Segment Start: Text excerpt
Perhaps because of the lackluster reception to this single, Farlowe
decided to shake up the band. “We had
guitar players up to audition after the old boys stood down … Albert Lee walked
in, got up there, plugged in and did his thing.
‘Don’t get down, you might as well stay up there’, I shouted up to
him. He was phenomenal.” Joining Lee and bassist Charman were Hammond
organist Dave Greenslade and drummer Neil Hague. Saxophonist Bernie Greenwood also signed on
but shortly decided to join Eric Clapton in his escapades in Greece (which will
likely be divulged in the Mayall/Clapton section) and was replaced by Dave
Quincy.
The next release’s B-side What You Gonna Do and
the following A-side Hey Hey Hey Hey (a modification of Billy Boy Arnold’s I
Wish You Would) were both penned by Farlowe (credited to Deighton) and begin a
group of the CD’s remaining songs that impressed well enough to all make
airplay today. These included almost
obligatory though fun versions of Rock ’n’ Roll tunes, Big Mama Thornton’s
Hound Dog and Chuck Berry’s Reelin’ and Rockin’, followed by my personal
favorite Voodoo. The band was still in
high demand on the road but none of their 45s achieved any significant sales
level. Then Farlowe came out with Buzz
with the Fuzz, filled with hip slang that made it very popular with those who
heard it but, because it contained the phrase “rolling up a joint”, the record
was banned from the airwaves which served as the death knell with Columbia
Records.
Segment End: Text excerpt
### Instructions to follow
Answer these questions from the excerpt about Farlowe's band:
1. Who played Hammond organ in the reshaped band?
2. Which song was Hey Hey Hey Hey a modification of?
3. What phrase caused Buzz with the Fuzz to be banned from the airwaves?
Segment Start: Given data
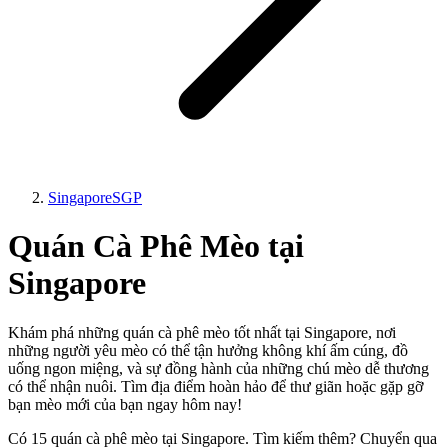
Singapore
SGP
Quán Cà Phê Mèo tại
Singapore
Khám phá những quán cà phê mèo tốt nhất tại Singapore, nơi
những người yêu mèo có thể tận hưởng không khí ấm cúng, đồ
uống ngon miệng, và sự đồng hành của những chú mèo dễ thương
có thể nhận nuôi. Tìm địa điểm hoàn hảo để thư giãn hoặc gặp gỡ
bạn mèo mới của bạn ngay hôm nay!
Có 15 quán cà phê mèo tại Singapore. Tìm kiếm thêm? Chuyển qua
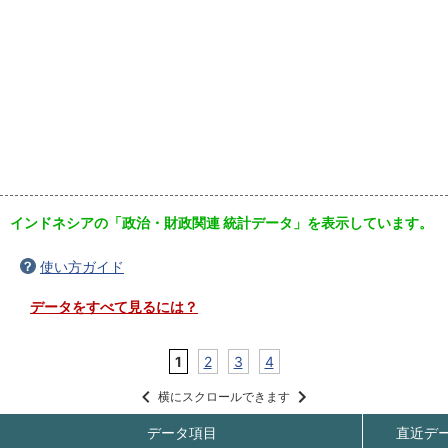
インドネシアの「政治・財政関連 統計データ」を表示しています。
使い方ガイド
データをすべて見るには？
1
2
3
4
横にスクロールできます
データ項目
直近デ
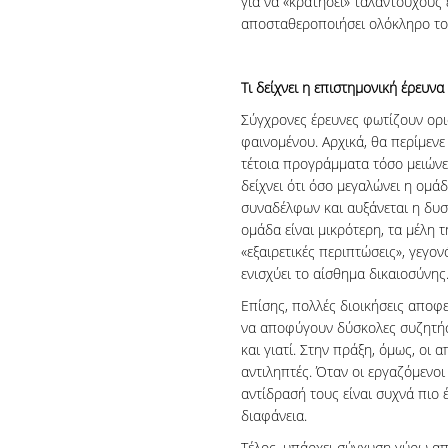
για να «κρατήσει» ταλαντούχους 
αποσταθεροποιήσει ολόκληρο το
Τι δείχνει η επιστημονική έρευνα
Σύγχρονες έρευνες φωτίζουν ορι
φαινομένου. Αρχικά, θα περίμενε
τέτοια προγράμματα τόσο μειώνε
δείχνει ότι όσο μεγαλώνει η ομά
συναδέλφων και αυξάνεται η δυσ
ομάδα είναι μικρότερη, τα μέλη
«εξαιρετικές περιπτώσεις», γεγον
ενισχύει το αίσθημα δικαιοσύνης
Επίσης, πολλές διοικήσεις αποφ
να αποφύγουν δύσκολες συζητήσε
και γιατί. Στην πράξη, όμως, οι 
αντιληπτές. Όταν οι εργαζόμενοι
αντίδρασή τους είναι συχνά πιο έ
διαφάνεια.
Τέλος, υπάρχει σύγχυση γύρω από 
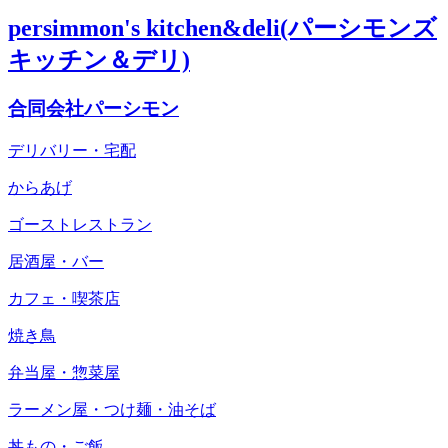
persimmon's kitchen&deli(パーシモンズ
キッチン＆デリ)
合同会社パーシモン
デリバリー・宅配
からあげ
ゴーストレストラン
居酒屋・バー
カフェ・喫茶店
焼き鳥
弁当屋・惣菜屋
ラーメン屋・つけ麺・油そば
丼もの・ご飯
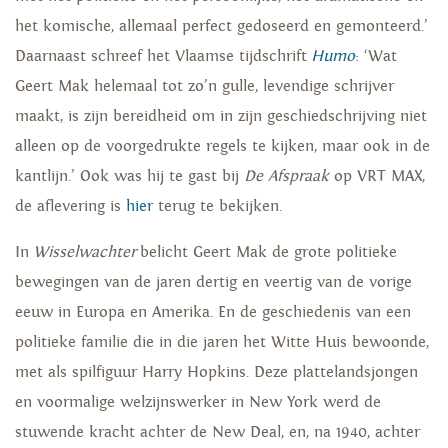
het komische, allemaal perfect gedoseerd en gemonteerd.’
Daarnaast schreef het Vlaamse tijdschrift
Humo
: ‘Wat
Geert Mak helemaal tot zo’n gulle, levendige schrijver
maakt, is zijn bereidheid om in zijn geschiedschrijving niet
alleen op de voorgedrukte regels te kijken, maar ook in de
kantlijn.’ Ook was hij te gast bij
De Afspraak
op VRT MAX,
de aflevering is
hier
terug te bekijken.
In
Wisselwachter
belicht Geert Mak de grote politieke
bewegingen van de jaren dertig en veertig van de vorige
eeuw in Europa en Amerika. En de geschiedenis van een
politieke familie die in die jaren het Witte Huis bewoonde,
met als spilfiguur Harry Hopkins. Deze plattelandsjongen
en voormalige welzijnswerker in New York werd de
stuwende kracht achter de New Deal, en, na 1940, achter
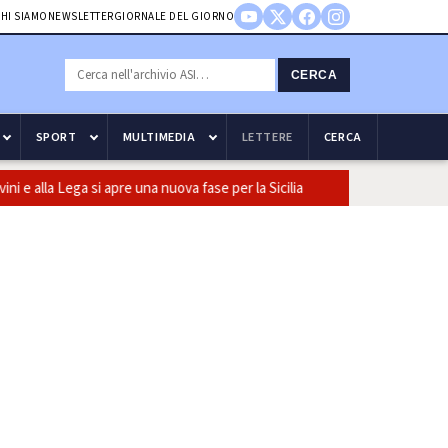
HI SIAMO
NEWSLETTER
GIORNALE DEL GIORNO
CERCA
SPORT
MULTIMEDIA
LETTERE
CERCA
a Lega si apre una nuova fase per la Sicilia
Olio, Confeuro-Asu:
Segment End: Given data
### Exercise response
1. Dave Greenslade
2. Billy Boy Arnold's I Wish You Would
3. "rolling up a joint"